Conclusions and Directions for Future Research
Conclusions and Directions for Future Research
Traditionally, the physiological adaptations to AT and RT have been viewed through
a
dichotomous lens where AT stimulates the synthesis of mitochondrial proteins and RT
stimulates the synthesis of myofibrillar proteins. Recent research suggests
cross-over between these seemingly divergent training modalities as AT can cause RT
adaptations and vice versa. As it pertains to RT, we submit that low-intensity,
high-volume RT with high-TUT is an effective stimulus for peripheral aerobic
adaptations such as increased capillary density, mitochondrial volume, and oxidative
metabolism. This logical conjecture stems from the fact that RT with high-TUT leads
to significant metabolic perturbation, ischemia, and skeletal muscle hypoxia, which
upregulate signaling cascades for angiogenesis and mitochondrial biogenesis. More
research is needed to identify the exact mechanism, but the results from several
cell and rodent studies suggest that lactate may facilitate mitochondrial
adaptations through the PGC-1α signaling cascade. In other words, the stress
imposed by high-TUT RT reflects traditional forms of AT (i.e., HIIT), and the
specific adaptations to this stress may be similar between modalities. Research
shows that slow-tempo, traditional, and drop-set training are all effective
variations of high-TUT RT that increase skeletal muscle endurance, hypertrophy, and
strength. Based on acute data, these training modalities also evoke significant
metabolic stress and skeletal muscle hypoxia during exercise, and future research
can determine if this stress leads to aerobic adaptations.
Thus, there are several opportunities for future studies. Specifically, researchers
should better quantify the acute metabolic stress of high-TUT RT by measuring muscle
oxygenation, blood lactate, and upregulation of protein markers involved in
angiogenesis and mitochondrial biogenesis.
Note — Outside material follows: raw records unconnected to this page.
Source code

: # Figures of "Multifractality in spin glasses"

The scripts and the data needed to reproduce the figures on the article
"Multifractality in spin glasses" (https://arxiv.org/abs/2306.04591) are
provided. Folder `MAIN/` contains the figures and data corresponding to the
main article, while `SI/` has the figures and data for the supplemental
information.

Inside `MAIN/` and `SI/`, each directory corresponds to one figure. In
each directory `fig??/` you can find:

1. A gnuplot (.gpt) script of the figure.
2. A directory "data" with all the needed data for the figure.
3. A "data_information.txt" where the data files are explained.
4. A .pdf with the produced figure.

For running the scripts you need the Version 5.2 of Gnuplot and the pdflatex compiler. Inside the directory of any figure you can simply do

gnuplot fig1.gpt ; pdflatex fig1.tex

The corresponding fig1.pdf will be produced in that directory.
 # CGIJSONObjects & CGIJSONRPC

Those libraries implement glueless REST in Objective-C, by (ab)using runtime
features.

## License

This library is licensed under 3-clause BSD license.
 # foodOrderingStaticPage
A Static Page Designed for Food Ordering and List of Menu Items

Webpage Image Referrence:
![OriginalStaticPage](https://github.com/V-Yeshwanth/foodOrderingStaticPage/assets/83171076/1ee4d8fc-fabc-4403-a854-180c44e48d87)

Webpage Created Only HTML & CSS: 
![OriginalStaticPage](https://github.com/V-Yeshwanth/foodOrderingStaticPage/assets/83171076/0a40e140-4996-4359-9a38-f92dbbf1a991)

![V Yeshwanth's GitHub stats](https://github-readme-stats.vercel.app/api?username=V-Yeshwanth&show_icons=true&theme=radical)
Moreover, it would be interesting to
measure the chronic effect of high-TUT RT on aerobic capacity (e.g.,
VO2max) and aerobic performance (e.g., 5-km time trial). The influence of
training status is another possible area for research [30]. For example, it is likely that compared to trained lifters,
untrained counterparts would incur more metabolic stress during high-TUT RT, which
could potentially lead to superior long-term aerobic adaptations. It would be
interesting to apply this logic to resistance trained participants who typically
perform high-intensity, low-TUT RT. In other words, researchers can determine if
performing sets of RT with 60–90 seconds of TUT provides a novel,
aerobic stimulus for well-trained lifters who typically perform their RT sets with
10–30 seconds of TUT, and are, therefore, relatively untrained in
high-TUT RT [111]. Finally, in a recent review by
Schoenfeld et al. [112] it was concluded that the
repetition range for hypertrophy and strength is very wide and that unique
adaptations occur at either end of this spectrum ([Fig.
2]). At the low intensity end of the spectrum, it would be interesting to
follow the design of Lacerda et al. [91] and
Vargas-Molina et al. [92] by matching TUT (e.g.,
60 seconds) and proximity to failure (e.g., RPE of 8–9 out of 10)
while varying repetition tempo within the matched TUT (e.g., 20 reps at 2:1 vs. 10
reps at 4:2 vs. 6 reps at 6:4) to evaluate the true effect of repetition tempo on
aerobic (e.g., mitochondrial biogenesis) and resistance (e.g., strength)
adaptations. Similar study designs can be applied to higher-intensity RT with
shorter TUT (e.g., 30 seconds).
Ethical Standards
The authors confirm that the current review meets the ethical standards of the
International Journal of Sports Medicine as outlined by Harriss et al. [113].